Or, Benoît XVI avait solennellement déclaré, lors de sa renonciation en 2013, qu’il « n’interviendrait pas » sur le pontificat de son successeur. Et cependant, il s’était retiré au sein même de l’État du Vatican, conservant la soutane blanche des papes et s’accordant le titre de « pape émérite » qu’on traite de « Sainteté », ce qui pouvait rendre le silence difficile à tenir.

On l’avait bien vu lorsqu’il avait publié une préface pour l’édition en russe de son ouvrage La théologie de la liturgie, en 2017, où il s’élevait contre l’oubli de la priorité de Dieu dans la liturgie, et surtout quand il avait fait paraître, en avril 2019, une longue analyse sur la crise de la pédophilie. Par ailleurs, on savait qu’il ne se faisait pas faute d’exprimer, auprès de ses visiteurs, ses inquiétudes, notamment lors de la transformation brutale de l’Institut Jean-Paul II sur le mariage et la famille.

Qui plus est, le 20 mai 2016, Mgr Gänswein, Préfet de la Maison Pontificale et secrétaire du pape émérite, dans une conférence à l’Université Grégorienne, avait traité de l’« élargissement du ministère pétrinien » : depuis l’élection du 13 mars 2013, disait-il, « il n’y a pas deux papes, mais un ministère élargi, avec un membre actif et un membre contemplatif ». Deux formes, ordinaire et extraordinaire, d’un unique pape, si l’on veut…

De sorte que l’intervention de Benoît XVI aux côtés du cardinal Sarah prend un poids tout particulier. En y mettant toutes les formes possibles du respect, il pose des bornes à l’enseignement pontifical de son successeur. Ce qui ne peutqu’apparaître, dans la perspective de l’avenir à moyen terme, c’est-à-dire dans celui du futur conclave, que comme une tentative de contrecarrer une ligne de transformation libérale de l’Église.

* DONNÉES FOURNIES:
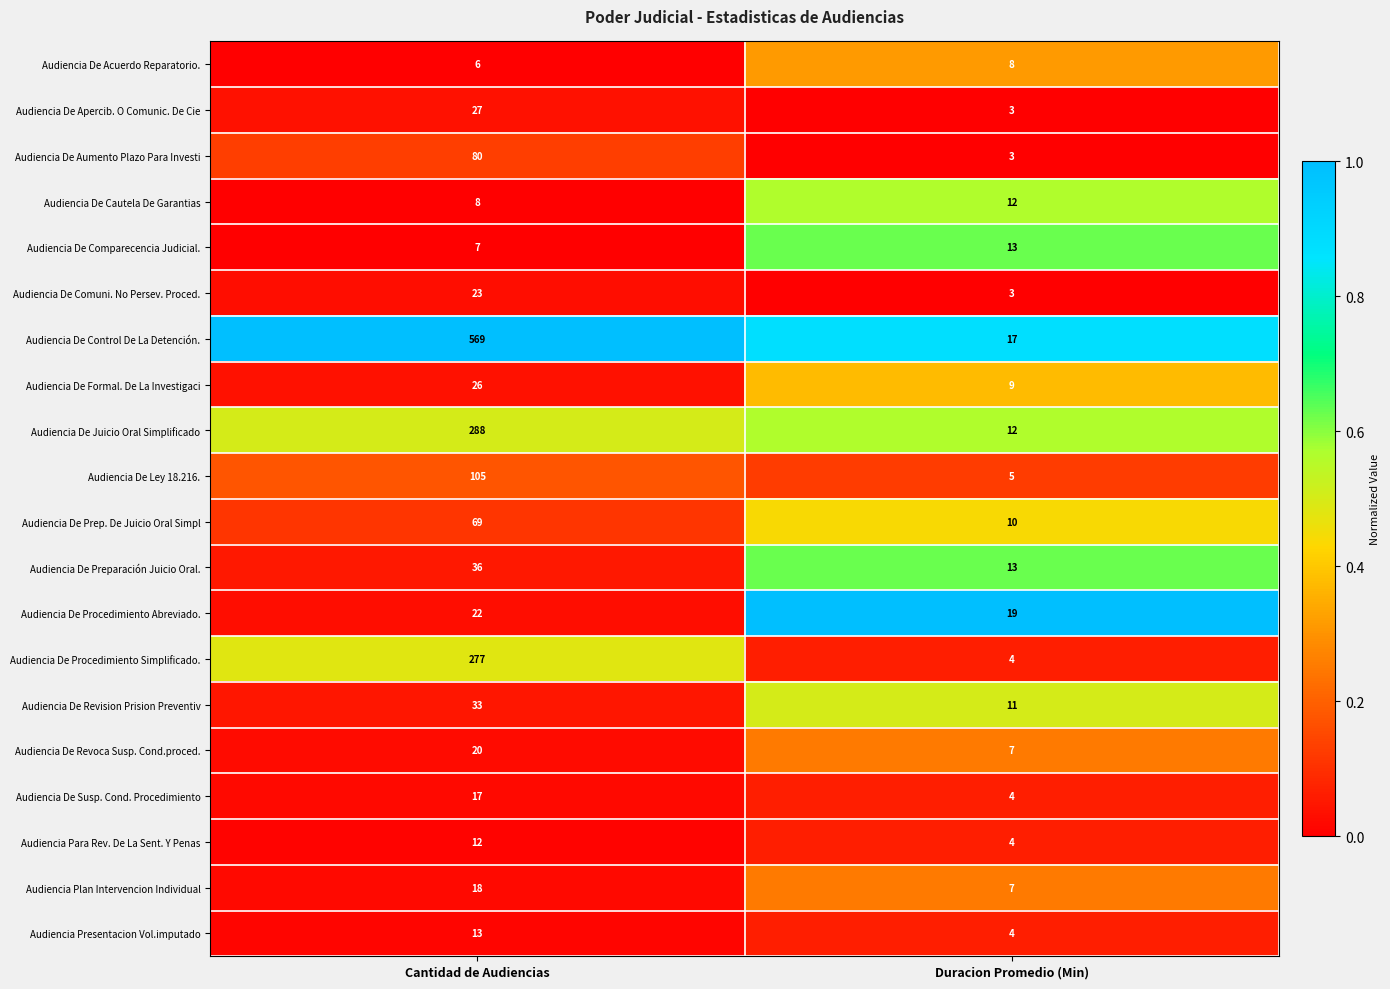

What is the lowest value of the Audiencia De Control De La Detención. series?

17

* CONSIGNES:
1. Recopiez le passage du texte sur Benoît XVI qui va de « Or, Benoît XVI » jusqu'à « et la famille. ».
2. D'après le texte sur Benoît XVI, à quelle date Mgr Gänswein a-t-il fait sa conférence à l'Université Grégorienne ?
3. Poursuivez le texte sur Benoît XVI à la suite de sa dernière phrase.
Les données ne servent à rien ici.

* RÉPONSES ATTENDUES:
1.
Or, Benoît XVI avait solennellement déclaré, lors de sa renonciation en 2013, qu’il « n’interviendrait pas » sur le pontificat de son successeur. Et cependant, il s’était retiré au sein même de l’État du Vatican, conservant la soutane blanche des papes et s’accordant le titre de « pape émérite » qu’on traite de « Sainteté », ce qui pouvait rendre le silence difficile à tenir.

On l’avait bien vu lorsqu’il avait publié une préface pour l’édition en russe de son ouvrage La théologie de la liturgie, en 2017, où il s’élevait contre l’oubli de la priorité de Dieu dans la liturgie, et surtout quand il avait fait paraître, en avril 2019, une longue analyse sur la crise de la pédophilie. Par ailleurs, on savait qu’il ne se faisait pas faute d’exprimer, auprès de ses visiteurs, ses inquiétudes, notamment lors de la transformation brutale de l’Institut Jean-Paul II sur le mariage et la famille.

2. Le 20 mai 2016.

3.
On pourrait certes relativiser la portée de la prise de position du pape émérite, en remarquant qu’elle intervient dans le contexte du débat circonscrit par le post-Concile : depuis un demi-siècle, s’opposent deux interprétations de Vatican II, qualifiées par le même Benoît XVI, dans son discours à la Curie romaine du 22 décembre 2005, d’« herméneutique du renouveau dans la continuité », qui entend le modérer, et « l’herméneutique de la discontinuité et de la rupture », qui entend au contraire l’activer au maximum. D’ailleurs, les documents pontificaux invoqués par Des profondeurs de nos cœurs en faveur du célibat sacerdotal sont ceux de Paul VI, Jean-Paul II, Benoît XVI. Mais on pourrait invoquer l’encyclique de Pie XI, Ad Catholici Sacerdotii, du 20 décembre 1935, l’encyclique de Pie XII, Sacra Virginitas, du 25 mars 1954, et de nombreux papes et concile. Car il faut plus que jamais tenir que l’Église n’a pas commencé en 1965. 

D’autant que la période conciliaire a été celle d’une énorme commotion pour le catholicisme. Dans son intervention d’avril 2019 à propos de la crise de la pédophilie, Benoît XVI incriminait le bouleversement social considérable qu’avait représenté Mai 68 avec sa « liberté sexuelle totale, liberté qui ne tolérait plus aucune norme ». Ne serait-il pas opportun d’examiner – au sens d’examen de conscience – le chambardement dans le dogme et la morale qui a été la suite concrète de Vatican II pris comme événement global, dès son achèvement en décembre1965 ? Car la remise en cause théorique et pratique – ces « départs » du sacerdoce, qui ont constitué et constituent toujours une catastrophique hémorragie – du célibat des prêtres a historiquement commencé à la fin de ce concile. C’est indiscutable. Comme le remarque Guillaume Cuchet dans son livre Comment notre monde a cessé d’être chrétien (Seuil, 2018), les textes de Vatican II ont été entendus, selon lui à tort, comme une invitation à la liberté des catholiques par rapport à leur institution.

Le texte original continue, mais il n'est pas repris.